=== MATERIAL PROVIDED ===

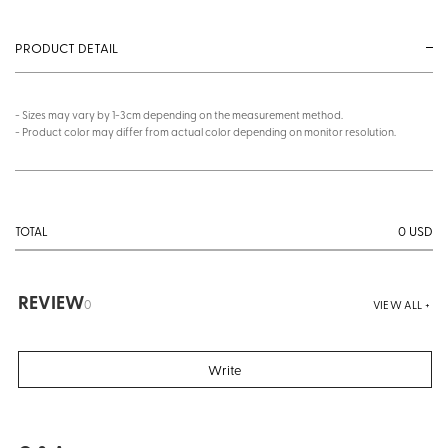
PRODUCT DETAIL
- Sizes may vary by 1-3cm depending on the measurement method.
- Product color may differ from actual color depending on monitor resolution.
0
USD
TOTAL
REVIEW
0
VIEW ALL +
Write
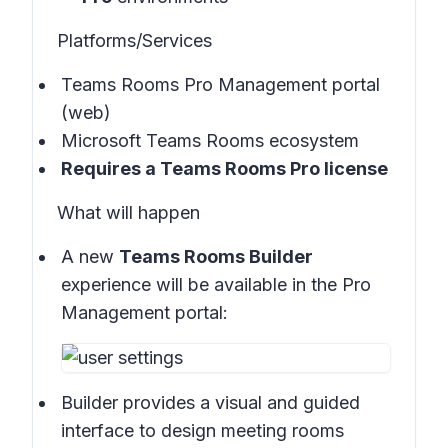
Platforms/Services
Teams Rooms Pro Management portal
(web)
Microsoft Teams Rooms ecosystem
Requires a Teams Rooms Pro license
What will happen
A new
Teams Rooms Builder
experience will be available in the
Pro
Management portal:
Builder provides a visual and guided
interface to design meeting rooms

===

• _JOB_:
No pictures belong in the copy. Transcribe every entry exactly.

• _YOUR RESPONSE_:
PRODUCT DETAIL
- Sizes may vary by 1-3cm depending on the measurement method.
- Product color may differ from actual color depending on monitor resolution.
0
USD
TOTAL
REVIEW
0
VIEW ALL +
Write
Platforms/Services
Teams Rooms Pro Management portal
(web)
Microsoft Teams Rooms ecosystem
Requires a Teams Rooms Pro license
What will happen
A new
Teams Rooms Builder
experience will be available in the
Pro
Management portal:
Builder provides a visual and guided
interface to design meeting rooms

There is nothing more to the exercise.